Collected data entries
-=-=-=-=-
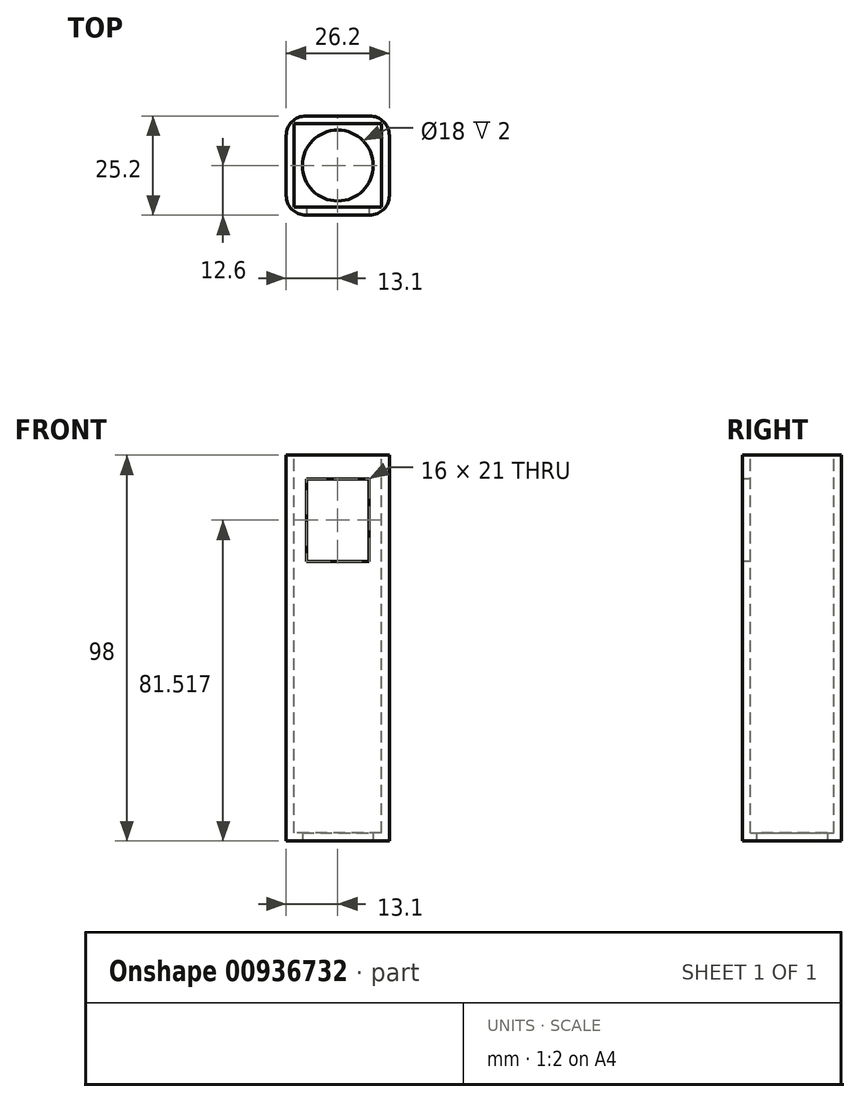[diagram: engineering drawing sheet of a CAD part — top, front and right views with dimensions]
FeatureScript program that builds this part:
annotation { "Feature Type Name" : "Feature", "Feature Type Description" : "" }
export const myFeature = defineFeature(function(context is Context, id is Id, definition is map)
    precondition{}
    {
        {
            var Q0;
            Q0=qCreatedBy(makeId("Top.planeOp"),FACE);
            var sketch = newSketch(context, id + "F0", { "sketchPlane" : qUnion([Q0])});
            skLineSegment(sketch, "E0.bottom", {"start": v(13.1, -12.6) * mm, "end": v(-13.1, -12.6) * mm});
            skLineSegment(sketch, "E0.top", {"start": v(13.1, 12.6) * mm, "end": v(-13.1, 12.6) * mm});
            skLineSegment(sketch, "E0.left", {"start": v(13.1, -12.6) * mm, "end": v(13.1, 12.6) * mm});
            skLineSegment(sketch, "E0.right", {"start": v(-13.1, -12.6) * mm, "end": v(-13.1, 12.6) * mm});
            skPoint(sketch, "E0.middle", {"position": v(0, 0) * mm});
            skSolve(sketch);
        }
        {
            var Q0;
            Q0=makeQuery(id+"F0.imprint","IMPRINT",FACE,{"disambiguationData":[TD([[makeQuery(id+"F0.imprint","IMPRINT",EDGE,{"derivedFrom":sQuery(id+"F0.wireOp",EDGE,"E0.bottom")}),-1.0]])]});
            extrude(context, id + "F1", {"entities" : qUnion([Q0]), "oppositeDirection" : true, "depth" : 98 * mm, "offsetDistance" : 25 * mm});
        }
        {
            var Q0;
            Q0=makeQuery(id+"F1.opExtrude","CAP_FACE",FACE,{"disambiguationData":[OSD([sQuery(id+"F0.wireOp",EDGE,"E0.bottom"),sQuery(id+"F0.wireOp",EDGE,"E0.top"),sQuery(id+"F0.wireOp",EDGE,"E0.left"),sQuery(id+"F0.wireOp",EDGE,"E0.right")])],"isStart":true});
            shell(context, id + "F2", {"entities" : qUnion([Q0]), "thickness" : 2 * mm});
        }
        {
            var Q0;
            Q0=makeQuery(id+"F1.opExtrude","CAP_FACE",FACE,{"disambiguationData":[OSD([sQuery(id+"F0.wireOp",EDGE,"E0.bottom"),sQuery(id+"F0.wireOp",EDGE,"E0.top"),sQuery(id+"F0.wireOp",EDGE,"E0.left"),sQuery(id+"F0.wireOp",EDGE,"E0.right")])],"isStart":false});
            var sketch = newSketch(context, id + "F3", { "sketchPlane" : qUnion([Q0])});
            skCircle(sketch, "E1", {"center": v(0, 0) * mm, "radius": 9 * mm});
            skSolve(sketch);
        }
        {
            var Q0;
            Q0=makeQuery(id+"F3.imprint","IMPRINT",FACE,{"disambiguationData":[TD([[makeQuery(id+"F3.imprint","IMPRINT",EDGE,{"derivedFrom":sQuery(id+"F3.wireOp",EDGE,"E1")}),1.0]])]});
            extrude(context, id + "F4", {"entities" : qUnion([Q0]), "operationType" : NewBodyOperationType.REMOVE, "oppositeDirection" : true, "depth" : 2 * mm, "offsetDistance" : 25 * mm});
        }
        {
            var Q0;
            Q0=makeQuery(id+"F1.opExtrude","SWEPT_FACE",FACE,{"disambiguationData":[OSD([sQuery(id+"F0.wireOp",EDGE,"E0.bottom")])]});
            var sketch = newSketch(context, id + "F5", { "sketchPlane" : qUnion([Q0])});
            skLineSegment(sketch, "E2", {"start": v(0, 0) * mm, "end": v(0, -6) * mm});
            skSolve(sketch);
        }
        {
            var Q0;
            {var subQ0=sQuery(id+"F0.wireOp",EDGE,"E0.bottom");Q0=makeQuery(id+"F5.imprint","IMPRINT",FACE,{"disambiguationData":[TD([[makeQuery(id+"F5.imprint","IMPRINT",EDGE,{"derivedFrom":makeQuery(id+"F1.opExtrude","CAP_EDGE",EDGE,{"disambiguationData":[OSD([subQ0])],"isStart":false})}),-1.0]])]});}
            var sketch = newSketch(context, id + "F6", { "sketchPlane" : qUnion([Q0])});
            skLineSegment(sketch, "E3.bottom", {"start": v(8, -26.98) * mm, "end": v(-8, -26.98) * mm});
            skLineSegment(sketch, "E3.top", {"start": v(8, -5.98) * mm, "end": v(-8, -5.98) * mm});
            skLineSegment(sketch, "E3.left", {"start": v(8, -26.98) * mm, "end": v(8, -5.98) * mm});
            skLineSegment(sketch, "E3.right", {"start": v(-8, -26.98) * mm, "end": v(-8, -5.98) * mm});
            skPoint(sketch, "E3.middle", {"position": v(0, -16.48) * mm});
            skSolve(sketch);
        }
        {
            var Q0;
            Q0=makeQuery(id+"F6.imprint","IMPRINT",FACE,{"disambiguationData":[TD([[makeQuery(id+"F6.imprint","IMPRINT",EDGE,{"derivedFrom":sQuery(id+"F6.wireOp",EDGE,"E3.bottom")}),-1.0]])]});
            extrude(context, id + "F7", {"entities" : qUnion([Q0]), "operationType" : NewBodyOperationType.REMOVE, "oppositeDirection" : true, "depth" : 2 * mm, "offsetDistance" : 25 * mm});
        }
        {
            var Q0;
            Q0=makeQuery(id+"F1.opExtrude","SWEPT_EDGE",EDGE,{"disambiguationData":[OSD([sQuery(id+"F0.wireOp",EDGE,"E0.bottom"),sQuery(id+"F0.wireOp",EDGE,"E0.left")])]});
            var Q1;
            Q1=makeQuery(id+"F1.opExtrude","SWEPT_EDGE",EDGE,{"disambiguationData":[OSD([sQuery(id+"F0.wireOp",EDGE,"E0.bottom"),sQuery(id+"F0.wireOp",EDGE,"E0.right")])]});
            var Q2;
            Q2=makeQuery(id+"F1.opExtrude","SWEPT_EDGE",EDGE,{"disambiguationData":[OSD([sQuery(id+"F0.wireOp",EDGE,"E0.top"),sQuery(id+"F0.wireOp",EDGE,"E0.right")])]});
            var Q3;
            Q3=makeQuery(id+"F1.opExtrude","SWEPT_EDGE",EDGE,{"disambiguationData":[OSD([sQuery(id+"F0.wireOp",EDGE,"E0.top"),sQuery(id+"F0.wireOp",EDGE,"E0.left")])]});
            fillet(context, id + "F8", {"entities" : qUnion([Q0, Q1, Q2, Q3]), "radius" : 5 * mm, "tangentPropagation" : true, "allowEdgeOverflow" : false});
        }
    });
-=-=-=-=-
Directive
Pick out every line of the records above that contains the string "operationType", treating uppercase and lowercase as different.

Exercise solution
            extrude(context, id + "F4", {"entities" : qUnion([Q0]), "operationType" : NewBodyOperationType.REMOVE, "oppositeDirection" : true, "depth" : 2 * mm, "offsetDistance" : 25 * mm});
            extrude(context, id + "F7", {"entities" : qUnion([Q0]), "operationType" : NewBodyOperationType.REMOVE, "oppositeDirection" : true, "depth" : 2 * mm, "offsetDistance" : 25 * mm});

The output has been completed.